Texto de referencia:
************

Traumas políticos y ambientales y aliento económico en primer año de Bolsonaro

Datos oficiales indican una recuperación de la economía en Brasil que contrasta con una serie de traumas políticos y ambientales en muchos sectores del gobierno y una guerra permanente de Bolsonaro con los medios de comunicación
El presidente Jair Bolsonaro en uno de sus casi diarios contactos con los periodistas. El gobernante brasileño vive en guerra con la prensa, mientras 43 por ciento de los encuestados dijo este mes que no confía nunca en lo dice, mientras un estudio constató que en 346 días realizó al menos 542 declaraciones falsas o distorsionadas. Crédito: Antonio Cruz/ Agência Brasil

El año 2019, el primero con Jair Bolsonaro al frente, Brasil termina con señales de que la economía se recupera de seis años de crisis. La buena noticia genera, entre sus opositores, el temor de que el presidente de extrema derecha se sienta fortalecido para intensificar sus atropellos.

Su gobierno, iniciado el 1 de enero, acumuló traumas en casi todas las áreas,  especialmente en la ambiental.

Empezó por su bautismo de fango. El 25 de enero se rompió un dique minero del grupo minero Vale en Brumadinho, un municipio de 40 000 habitantes en el estado de Minas Gerais, en el sudeste de Brasil.

La presa tenía 12,7 millones de metros cúbicos de desechos de mineral de hierro que al desbordarse ocasionaron la muerte a 270 personas y al Rio Paraopeba, que tuvo 335 kilómetros de  su cauce contaminados por fango y metales pesados.

************

Los datos:
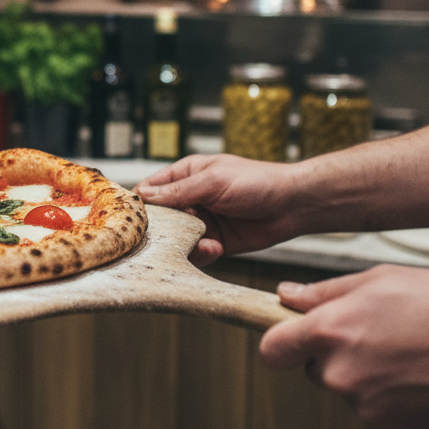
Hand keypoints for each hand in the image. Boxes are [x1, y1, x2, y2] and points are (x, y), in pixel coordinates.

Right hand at [136, 154, 302, 266]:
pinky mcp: (216, 242)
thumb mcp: (213, 182)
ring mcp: (203, 221)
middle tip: (164, 238)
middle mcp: (191, 198)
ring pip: (178, 238)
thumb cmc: (257, 182)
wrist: (294, 205)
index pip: (152, 189)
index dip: (141, 203)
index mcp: (186, 175)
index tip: (133, 219)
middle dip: (162, 229)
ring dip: (184, 243)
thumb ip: (179, 191)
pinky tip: (215, 248)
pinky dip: (202, 253)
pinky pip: (198, 252)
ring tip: (200, 241)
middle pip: (161, 217)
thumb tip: (144, 195)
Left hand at [261, 265, 428, 428]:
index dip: (280, 344)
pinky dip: (394, 401)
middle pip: (315, 370)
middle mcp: (340, 373)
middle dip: (335, 355)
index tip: (288, 340)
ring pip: (351, 390)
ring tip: (408, 354)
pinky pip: (380, 414)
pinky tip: (420, 379)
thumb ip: (323, 292)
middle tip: (376, 337)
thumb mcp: (377, 279)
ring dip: (368, 377)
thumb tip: (285, 295)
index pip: (272, 350)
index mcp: (329, 332)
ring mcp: (367, 406)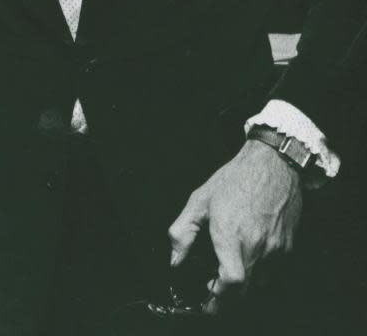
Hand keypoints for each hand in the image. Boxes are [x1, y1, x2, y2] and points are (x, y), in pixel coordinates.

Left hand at [168, 140, 302, 313]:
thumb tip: (175, 260)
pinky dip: (259, 269)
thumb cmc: (235, 178)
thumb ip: (183, 232)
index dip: (220, 297)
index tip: (208, 300)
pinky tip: (248, 251)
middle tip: (213, 287)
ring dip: (244, 282)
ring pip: (259, 282)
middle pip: (244, 290)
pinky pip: (273, 270)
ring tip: (230, 265)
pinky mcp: (288, 247)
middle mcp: (256, 245)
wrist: (273, 164)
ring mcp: (276, 248)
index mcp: (231, 233)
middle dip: (228, 295)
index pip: (232, 281)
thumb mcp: (200, 200)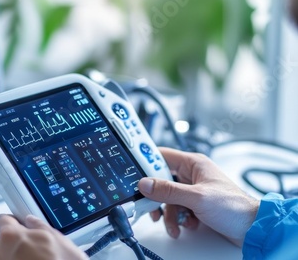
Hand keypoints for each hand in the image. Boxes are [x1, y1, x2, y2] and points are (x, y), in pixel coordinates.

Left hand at [0, 214, 87, 259]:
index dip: (12, 221)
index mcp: (10, 236)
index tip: (19, 225)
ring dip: (10, 256)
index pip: (2, 220)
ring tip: (31, 258)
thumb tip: (33, 222)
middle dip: (10, 242)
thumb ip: (40, 226)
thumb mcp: (57, 240)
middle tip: (29, 246)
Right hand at [138, 147, 259, 245]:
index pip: (162, 155)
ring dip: (168, 213)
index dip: (146, 162)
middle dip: (156, 196)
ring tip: (173, 223)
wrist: (252, 229)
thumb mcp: (196, 197)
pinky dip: (177, 219)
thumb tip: (146, 184)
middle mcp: (192, 175)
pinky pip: (176, 209)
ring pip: (168, 198)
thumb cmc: (235, 207)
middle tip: (149, 204)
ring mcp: (193, 190)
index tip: (132, 170)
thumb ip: (168, 190)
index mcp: (193, 164)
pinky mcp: (195, 205)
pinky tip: (184, 225)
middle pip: (161, 180)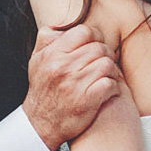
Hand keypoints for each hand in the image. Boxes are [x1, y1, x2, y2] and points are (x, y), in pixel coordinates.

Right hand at [23, 24, 122, 150]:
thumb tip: (62, 26)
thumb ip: (47, 39)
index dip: (94, 36)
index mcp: (53, 54)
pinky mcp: (87, 100)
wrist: (40, 124)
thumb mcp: (36, 61)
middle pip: (99, 48)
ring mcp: (76, 84)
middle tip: (102, 62)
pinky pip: (111, 84)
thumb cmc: (42, 90)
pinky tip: (107, 89)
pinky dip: (113, 86)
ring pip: (108, 64)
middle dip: (105, 54)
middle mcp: (64, 67)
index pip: (83, 32)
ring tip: (106, 75)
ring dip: (111, 70)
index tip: (95, 44)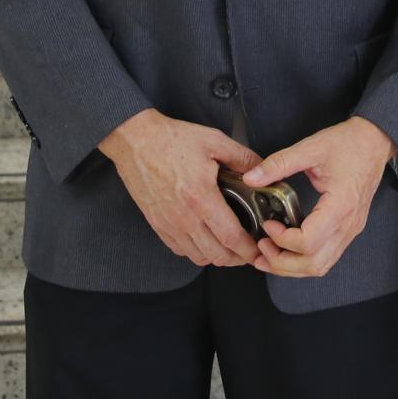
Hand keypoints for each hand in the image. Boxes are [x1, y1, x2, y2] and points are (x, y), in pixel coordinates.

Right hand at [99, 108, 262, 267]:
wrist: (135, 140)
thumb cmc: (171, 140)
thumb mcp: (214, 141)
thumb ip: (242, 157)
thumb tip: (262, 170)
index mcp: (201, 198)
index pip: (231, 237)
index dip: (248, 249)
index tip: (258, 250)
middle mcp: (184, 217)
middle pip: (216, 255)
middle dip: (237, 258)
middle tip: (248, 250)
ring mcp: (168, 224)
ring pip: (197, 256)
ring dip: (216, 257)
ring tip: (229, 247)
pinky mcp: (157, 224)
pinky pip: (179, 249)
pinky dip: (195, 251)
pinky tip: (204, 239)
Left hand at [244, 116, 397, 277]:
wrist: (375, 141)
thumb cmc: (349, 144)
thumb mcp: (311, 148)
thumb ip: (280, 163)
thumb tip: (252, 178)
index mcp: (340, 205)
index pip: (309, 242)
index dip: (282, 239)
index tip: (268, 224)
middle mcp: (348, 224)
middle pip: (313, 264)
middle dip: (282, 263)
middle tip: (261, 248)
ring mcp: (350, 230)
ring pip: (320, 266)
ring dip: (292, 267)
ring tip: (270, 254)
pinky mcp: (349, 229)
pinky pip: (327, 256)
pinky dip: (305, 261)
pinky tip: (288, 250)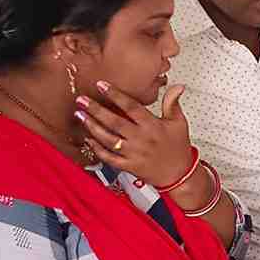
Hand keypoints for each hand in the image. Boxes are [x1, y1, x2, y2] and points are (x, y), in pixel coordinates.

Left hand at [76, 82, 196, 186]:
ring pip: (108, 139)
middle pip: (115, 122)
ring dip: (92, 127)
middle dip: (96, 110)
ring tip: (80, 115)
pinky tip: (88, 139)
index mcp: (152, 126)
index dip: (115, 95)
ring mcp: (133, 154)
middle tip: (82, 100)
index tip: (102, 85)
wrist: (179, 175)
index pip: (131, 107)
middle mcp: (141, 139)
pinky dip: (97, 149)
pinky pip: (109, 158)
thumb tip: (176, 86)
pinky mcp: (129, 166)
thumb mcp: (179, 123)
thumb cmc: (178, 148)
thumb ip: (173, 103)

************

Ejercicios por resolver:
1. Devuelva literalmente el fragmento del texto de referencia que va desde "Su gobierno, iniciado" hasta "y metales pesados.", ambas expresiones incluidas.
2. Enumere todos los lugares geográficos designados con nombre propio que aparecen en el texto de referencia.
Para estos ejercicios no se necesitan las líneas.

Lista de soluciones:
1.
Su gobierno, iniciado el 1 de enero, acumuló traumas en casi todas las áreas,  especialmente en la ambiental.

Empezó por su bautismo de fango. El 25 de enero se rompió un dique minero del grupo minero Vale en Brumadinho, un municipio de 40 000 habitantes en el estado de Minas Gerais, en el sudeste de Brasil.

La presa tenía 12,7 millones de metros cúbicos de desechos de mineral de hierro que al desbordarse ocasionaron la muerte a 270 personas y al Rio Paraopeba, que tuvo 335 kilómetros de  su cauce contaminados por fango y metales pesados.

2.
Brasil
Brumadinho
Minas Gerais
Rio Paraopeba